TANF is not a hand out; it is a temporary assistance program that helps families get the support and training they need to achieve self-sufficiency.
Get the Facts:
- Drug testing programs cost more money than they save. In Indiana, Just 1 percent of participants in an workforce training program failed their drug tests, according to the state’s Department of Workforce Development. . In the approximately 3 months that Florida’s law was in effect, only 32 applicants failed the test and more than 7,000 passed. It is highly unlikely that a similar measure in Virginia would save any money and would likely be a cost.

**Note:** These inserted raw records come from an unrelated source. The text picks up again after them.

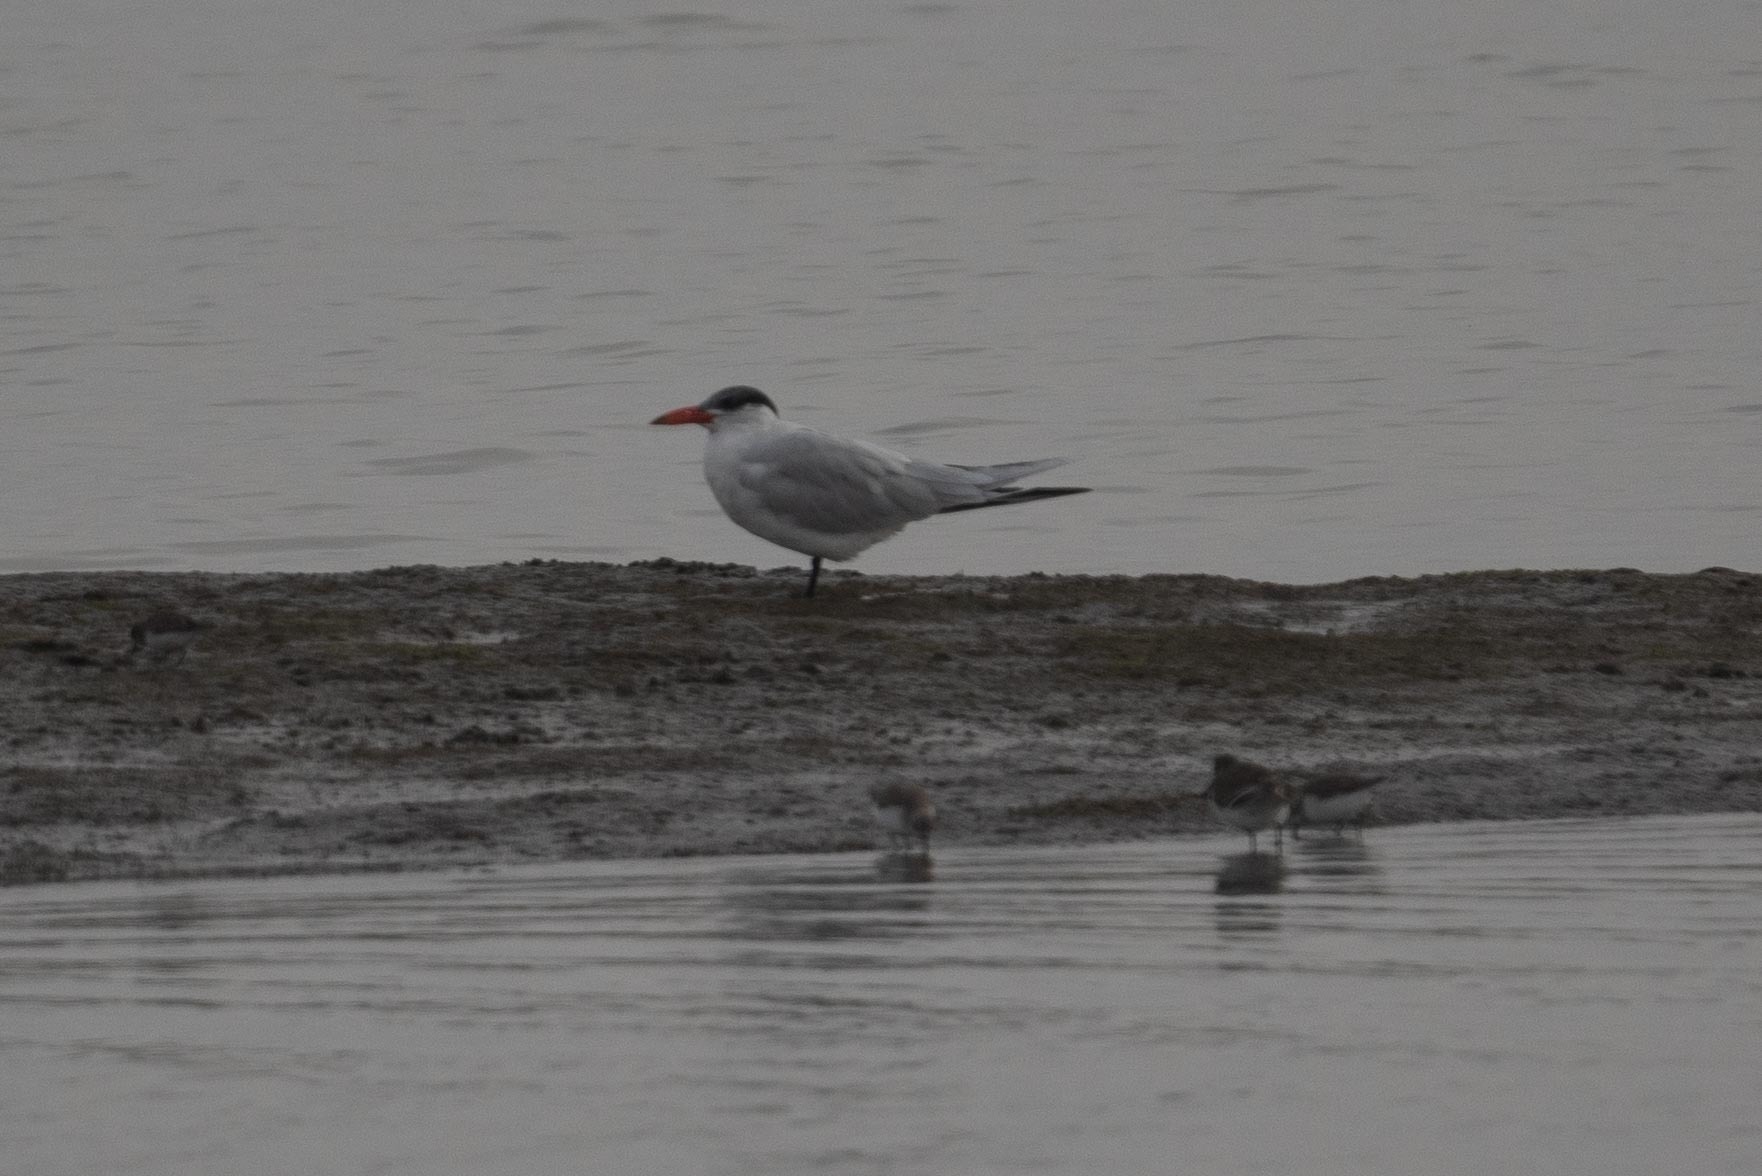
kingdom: Animalia
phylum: Chordata
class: Aves
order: Charadriiformes
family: Laridae
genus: Hydroprogne
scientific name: Hydroprogne caspia
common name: Caspian tern
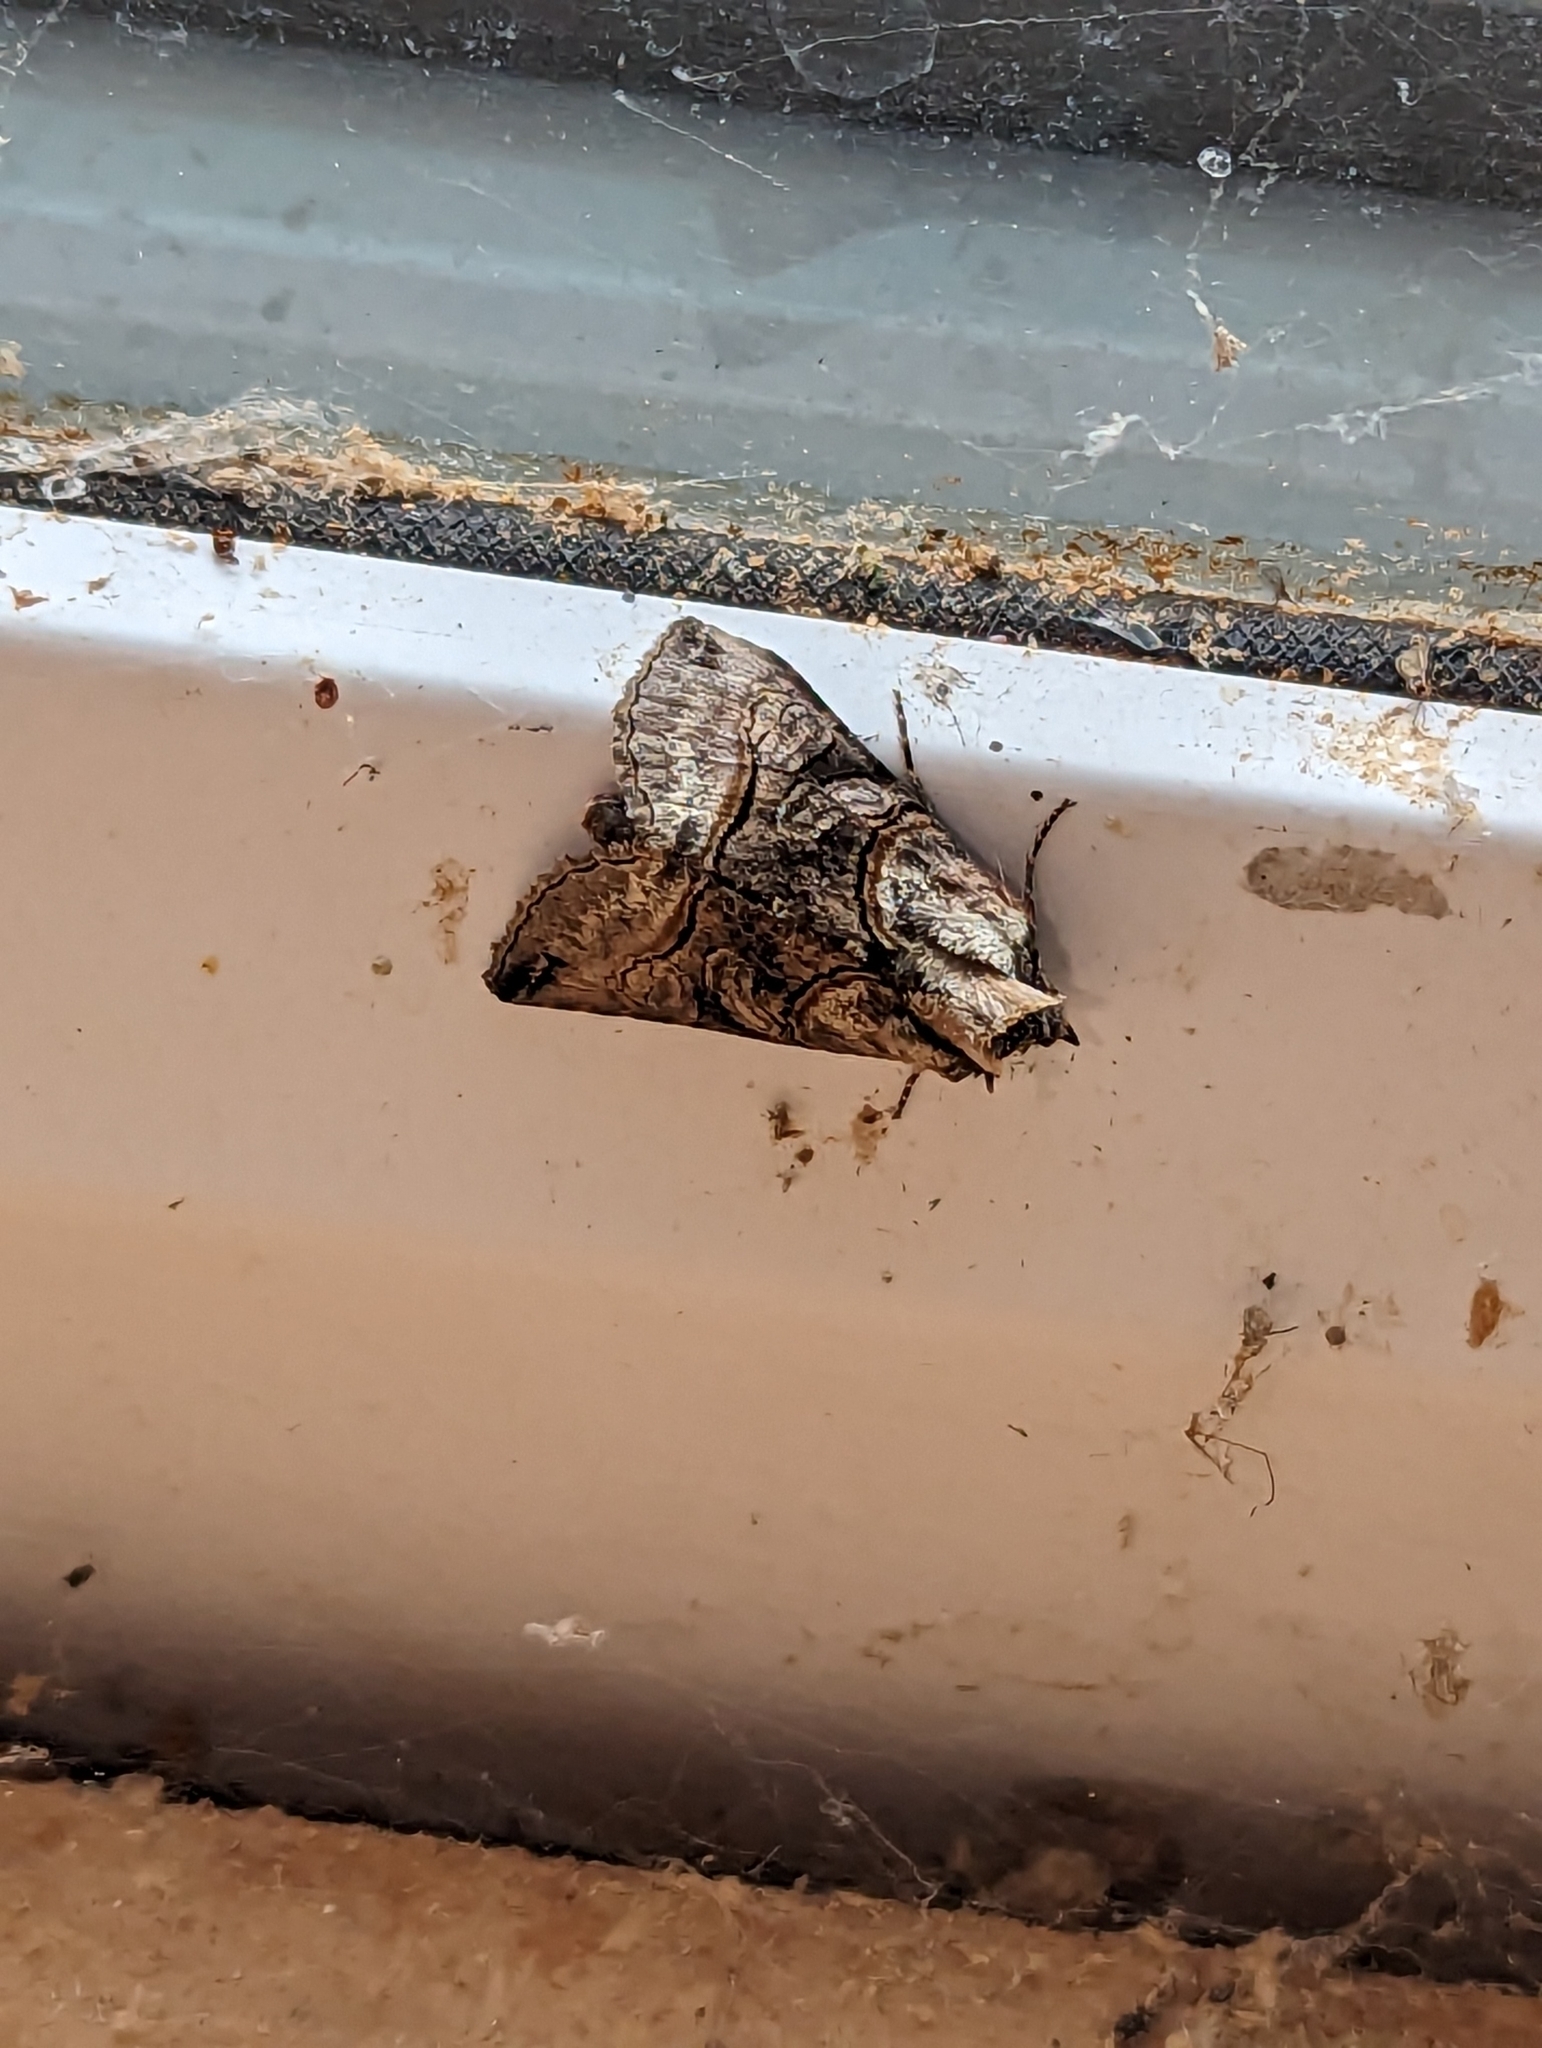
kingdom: Animalia
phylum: Arthropoda
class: Insecta
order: Lepidoptera
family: Noctuidae
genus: Abrostola
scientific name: Abrostola tripartita
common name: Spectacle
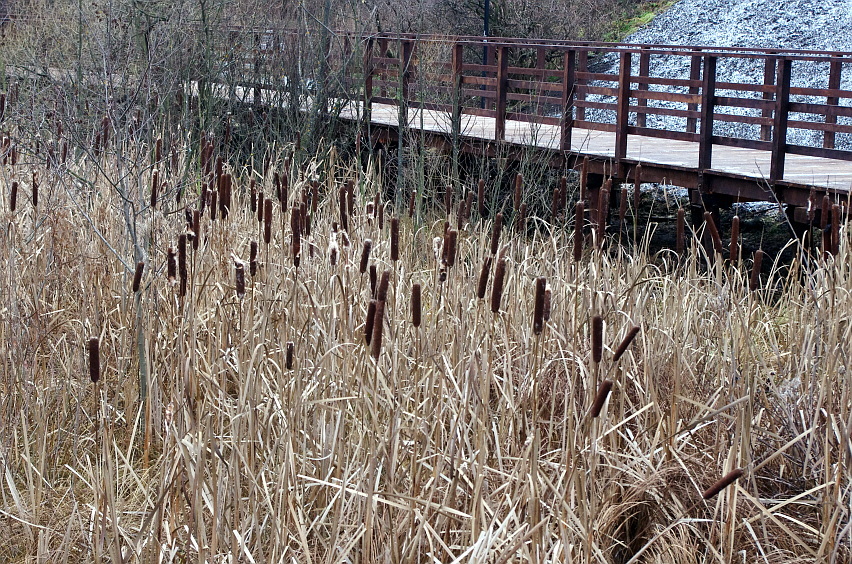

- Massive drug testing is the last thing cash-strapped states like Virginia can afford. A conservative estimate by the Substance Abuse and Mental Health Services Administration puts the cost of drug testing at $25 to $75 per test
- There is no evidence TANF recipients are more likely to abuse drugs than the general population
- These drug testing bills are likely unconstitutional. A federal appeals judge has halted the implementation of similar Florida measures for violating prohibitions against unreasonable search and seizure.